Menurut dia, meningkatnya kebutuhan oksigen nasional disebabkan karena lonjakan kasus virus corona yang terjadi di Indonesia saat ini. Sehingga, Indonesia saat ini membutuhkan penambahan stok oksigen.

"Kenaikan kasus Covid-19 masih terus terjadi dan ini telah menyebabkan lonjakan kebutuhan oksigen nasional untuk pengobatan covid, baik itu yang berada di rumah sakit maupun yang berada di tempat-tempat isolasi," ujarnya.

Sebelumnya, Menteri Koordinator bidang Kemaritiman dan Investasi, Luhur Binsar Pandjaitan, menyatakan pasokan oksigen untuk kebutuhan penanganan Covid-19 mencukupi. Sedangkan untuk kebutuhan ke depan, pemerintah mengimpor 40 ribu ton oksigen liquid atau cair.

"Kita proses impor 40 ribu ton oksigen liquid untuk kita gunakan ke depan. Kita jaga-jaga, walau kita sebenarnya tidak butuh sebanyak itu," ujar Luhut saat konferensi pers disiarkan Sekretariat Presiden, Senin 12 Juli 2021.

 

Saksikan Video Pilihan Berikut Ini:

2 dari 2 halaman

Datangkan 50 Unit Oksigen Konsentrator

Pemerintah, tambah Luhut, juga akan mendatangkan 50 ribu unit oksigen konsentrator. Saat ini, terdapat 10 ribu unit oksigen konsentrator yang sudah dimiliki Indonesia.
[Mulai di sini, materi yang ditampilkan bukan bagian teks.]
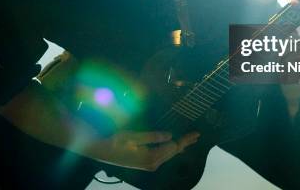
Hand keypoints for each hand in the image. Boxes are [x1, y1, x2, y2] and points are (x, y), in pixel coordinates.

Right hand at [83, 130, 199, 171]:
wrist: (102, 152)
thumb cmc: (116, 141)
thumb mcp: (133, 136)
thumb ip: (152, 136)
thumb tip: (170, 135)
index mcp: (151, 157)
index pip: (173, 146)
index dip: (185, 139)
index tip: (195, 133)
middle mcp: (153, 164)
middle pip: (174, 151)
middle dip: (185, 143)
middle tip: (196, 135)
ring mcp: (150, 165)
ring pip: (169, 154)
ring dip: (180, 146)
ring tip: (189, 140)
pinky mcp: (146, 163)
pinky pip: (163, 155)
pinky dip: (171, 149)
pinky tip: (176, 147)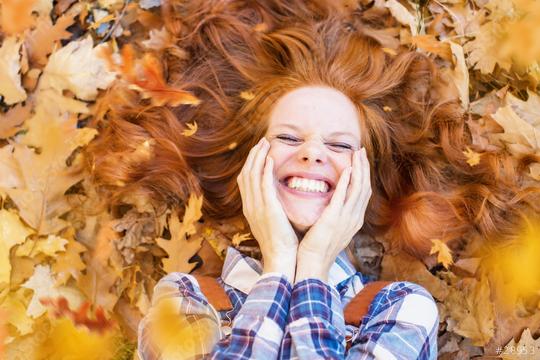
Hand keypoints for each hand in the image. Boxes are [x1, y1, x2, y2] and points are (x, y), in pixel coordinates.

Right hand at [237, 137, 298, 281]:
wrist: (280, 259)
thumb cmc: (281, 245)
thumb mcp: (271, 224)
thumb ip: (270, 210)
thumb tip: (275, 201)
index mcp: (250, 209)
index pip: (245, 181)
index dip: (251, 164)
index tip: (260, 152)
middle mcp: (250, 206)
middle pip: (245, 174)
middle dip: (253, 156)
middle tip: (262, 142)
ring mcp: (257, 207)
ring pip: (252, 175)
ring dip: (258, 157)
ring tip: (265, 144)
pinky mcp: (268, 208)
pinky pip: (263, 184)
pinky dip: (265, 169)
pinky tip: (270, 158)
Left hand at [295, 148, 371, 283]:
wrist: (313, 265)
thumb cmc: (317, 248)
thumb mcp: (331, 229)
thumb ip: (334, 215)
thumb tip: (332, 204)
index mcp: (353, 220)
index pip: (363, 193)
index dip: (363, 175)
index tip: (360, 160)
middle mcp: (354, 218)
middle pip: (365, 187)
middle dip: (364, 167)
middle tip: (361, 151)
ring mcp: (347, 219)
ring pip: (359, 189)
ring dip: (359, 169)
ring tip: (357, 154)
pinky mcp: (334, 219)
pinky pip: (344, 197)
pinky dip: (348, 182)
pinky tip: (347, 169)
Alat ini akan digunakan bagi pasien Covid-19 bergejala ringan yang sedang menjalani isolasi. Penggunaannya akan memakai skema pinjam pakai.

"Itu akan kita pinjamkan ke rumah-rumah dan kalau sudah selesai dipakai bisa diambil," ucap Luhut.

Selanjutnya, Luhut mengatakan setiap alat memiliki kapasitas menghasilkan oksigen hingga lima liter. Selain itu, masyarakat dapat menggunakannya selama lima hari.

"Saya kita ini juga kalau Insya Allah selesai kasus Covid, masih bisa dibagikan ke rumah sakit kita," kata dia.